Sebelum sesi dialog, Asvi Marwan Adam diberi kesempatan berbicara. Ia lalu menceritakan pengalamannya selama kunjungan di Burma. Disebabkan totalitarianisme, di sana tidak ada kesenjangan ekonomi mencolok antar warga dan warga patuh sekali pada hukum. "Di sana miskin sama-sama miskin. Contohnya saya bertemu menteri yang mengenakan sarung seperti rakyat kebanyakan. Lalu lintas teratur dan orang setelah melanggar tidak akan pergi sampai polisi datang menyelesaikan. Mungkin karena ketakutan akibat represi selama ini" ungkapnya memberi contoh.

Dalam sesi tanya jawab, kebanyakan peserta menyambut baik ajakan untuk lebih memperhatikan Burma. Diva dari STI&K mengemukakan fakta hubungan yang terjadi selama ini di ASEAN adalah government to government, bukan people to people. "Jadi di situ lebih terasa warna kepentingan elit pemerintahan, seperti bisnis keluarga Suharto di Burma" komentarnya. Sedangkan mahasiswa bernama Haikal mengkritisi argumentasi Asian values sebagai senjata penangkal dari para pejabat ASEAN terhadap isu universalitas HAM dan kedaulatan rakyat.

Coki dalam kesempatan menjawab membenarkan adanya retorika Asian values/Asian ways yang dalam buku Richard Robinson berinti tiga hal: Harmoni, hirarki dan konsensus. Menurutnya, diantara berbagai solidaritas regional seperti Amerika Latin dan Kaukasus misalnya, hanya ASEAN yang senantiasa menampilkan penguatan rasa identitas diri secara berlebihan. "Retorika yang dimainan ASEAN ini di masa depan amatlah berbahaya. Mengingat akan makin mempertajam kemungkinan terjadinya apa yang dalam tesis Samuel Huntington sebagai benturan peradaban Timur vs Barat (Clash of Civilization) menjadi kenyataan".
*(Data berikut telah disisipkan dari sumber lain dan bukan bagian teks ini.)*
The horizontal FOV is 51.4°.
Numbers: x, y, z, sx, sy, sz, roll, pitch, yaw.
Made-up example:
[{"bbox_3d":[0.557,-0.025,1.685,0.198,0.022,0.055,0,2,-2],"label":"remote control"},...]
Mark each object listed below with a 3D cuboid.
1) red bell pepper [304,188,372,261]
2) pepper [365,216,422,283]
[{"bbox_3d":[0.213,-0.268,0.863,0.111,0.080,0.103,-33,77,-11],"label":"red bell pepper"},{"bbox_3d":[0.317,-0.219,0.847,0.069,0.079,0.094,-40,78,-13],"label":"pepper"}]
Selanjutnya Debbie menyambung bahwa konsensus yang konon merupakan Asian ways adalah omong kosong belaka. Ia memberi contoh Para menteri luar negeri mengambil langkah voting guna menentukan masuk tidaknya Myanmar ke dalam ASEAN. "Ini satu bukti kontradiksi atas klaim Asian ways yang salah satunya adalah konsensus/mufakat" tegas Debbie.
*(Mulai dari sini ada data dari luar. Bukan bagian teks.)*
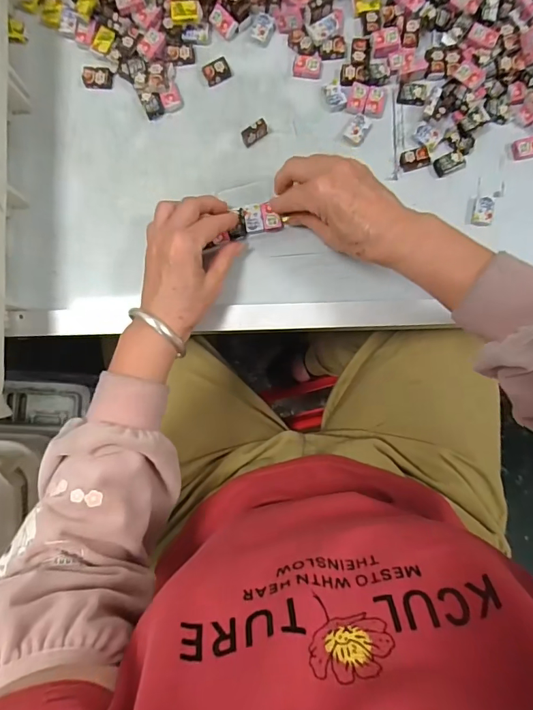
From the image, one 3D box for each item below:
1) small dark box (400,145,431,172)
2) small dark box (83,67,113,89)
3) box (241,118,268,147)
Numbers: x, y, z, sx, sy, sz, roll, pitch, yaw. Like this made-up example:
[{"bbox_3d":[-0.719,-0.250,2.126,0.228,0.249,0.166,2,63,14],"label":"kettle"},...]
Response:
[{"bbox_3d":[0.143,-0.189,0.407,0.026,0.008,0.018,-13,88,0],"label":"small dark box"},{"bbox_3d":[-0.164,-0.270,0.414,0.028,0.008,0.019,-2,88,0],"label":"small dark box"},{"bbox_3d":[-0.011,-0.212,0.406,0.025,0.016,0.011,-33,88,-1],"label":"box"}]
Diskusi pada akhirnya mengarah pada pemaparan Debbie terhadap kondisi Myanmar. Ia yang pernah tinggal lama di sana menolak segala fakta yang terlihat baik di permukaan sebagaimana disaksikan Aswin. Baginya kriminalitas amat menakutkan karena mayoritas rakyat tak berpendidikan dan menganggur. Sejak 1988 ekspor candu ke seluruh dunia ditangani langsung oleh SLORC. Korupsi merajalela sebagai dampak ketiadaan kontrol rakyat.

Anggaran belanja negara yang dikuasai junta militer sebanyak 40% digunakan belanja senjata, dan hanya 4% pembiayaan pendidikan yang mengakibatkan banyak sekolah terpaksa tutup. Prostitusi menunjukkan peningkatannya, hingga dari 48 juta penduduk Burma, 2% nya positif mengidap HIV. Dan karena rendahnya kepedulian pada sektor kesehatan, setengah dari seluruh balita Burma mengalami malnutrisi.